__What you have to do__
Quote the stretch of the text on China's border preparations from "Recent measures" through "to the websites.".

__Text passage__
# # # #

Las dos noticias que siguen se refieren a preparativos de China ante la eventualidad de conflictos armados, uno al noreste, en la frontera con Corea del Norte, y el otro al suroeste, en la frontera con India. Este último no parece muy serio, pero el primero sí. Veamos las dos noticias, que aparecen hoy en Zero Hedge:
Título:
"Time Is Running Out" - China Is Planning For A Crisis Along North
Korean Border
Texto: Despite
Chinese officials reassurance that "military means shouldn’t be an
option," WSJ reports that China has been bolstering defenses along its
880-mile frontier with North Korea and realigning forces in surrounding regions
to prepare for a potential crisis across their border, including the
possibility of a U.S. military strike.
While all eyes in
America are once again distracted by "Russia"-related narratives and
the dismal GOP efforts to replace, repeal, re-who-knows-what Obamacare, the
threat of North Korea has not gone away... and neither has China's
preparations. As President Trump stepped up the rhetoric, pressuring China to
do more to 'solve' the North Korean problem, and threatening military action to
halt Kim's nuclear weapons program ambitions, it is clear that China has used
this crisis to not just prepare for potential problems with North Korea but to
reinforce military forces elsewhere.
The Journal
writes that a review of official military and government websites and
interviews with experts who have studied the preparations show that Beijing has
implemented many of the changes in recent months after initiating them last
year.
Recent measures
include establishing a new border defense brigade, 24-hour video surveillance
of the mountainous frontier backed by aerial drones, and bunkers to protect
against nuclear and chemical blasts, according to the websites.

# # # #

__Rows__
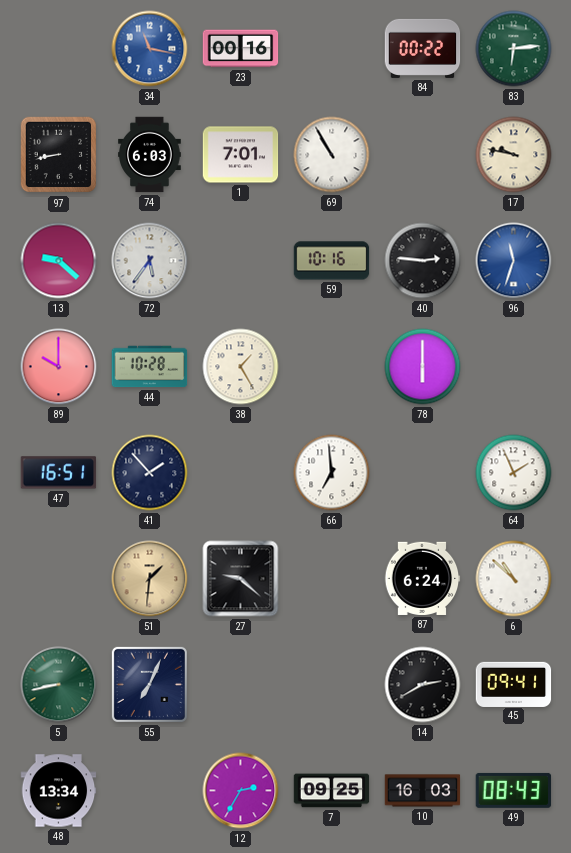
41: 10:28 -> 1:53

# # # #

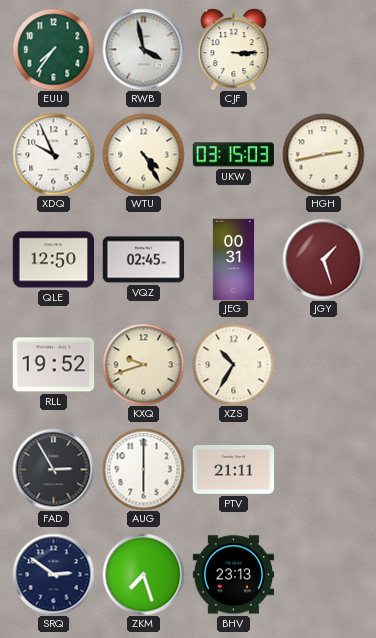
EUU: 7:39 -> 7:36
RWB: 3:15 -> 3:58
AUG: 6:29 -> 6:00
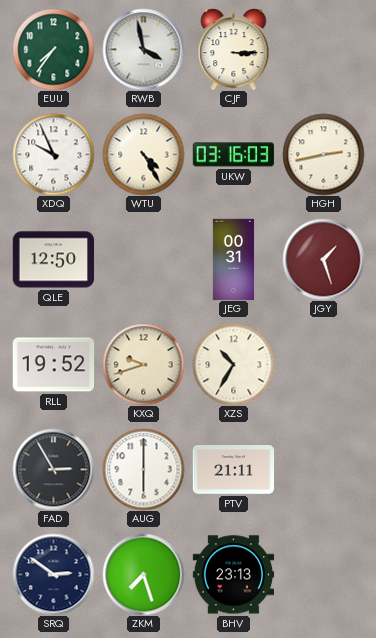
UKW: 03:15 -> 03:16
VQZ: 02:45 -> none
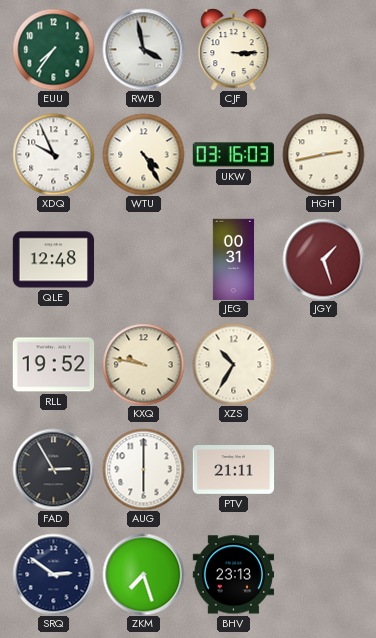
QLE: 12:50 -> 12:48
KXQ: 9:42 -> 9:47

# # # #

__Exercise solution__
Recent measures
include establishing a new border defense brigade, 24-hour video surveillance
of the mountainous frontier backed by aerial drones, and bunkers to protect
against nuclear and chemical blasts, according to the websites.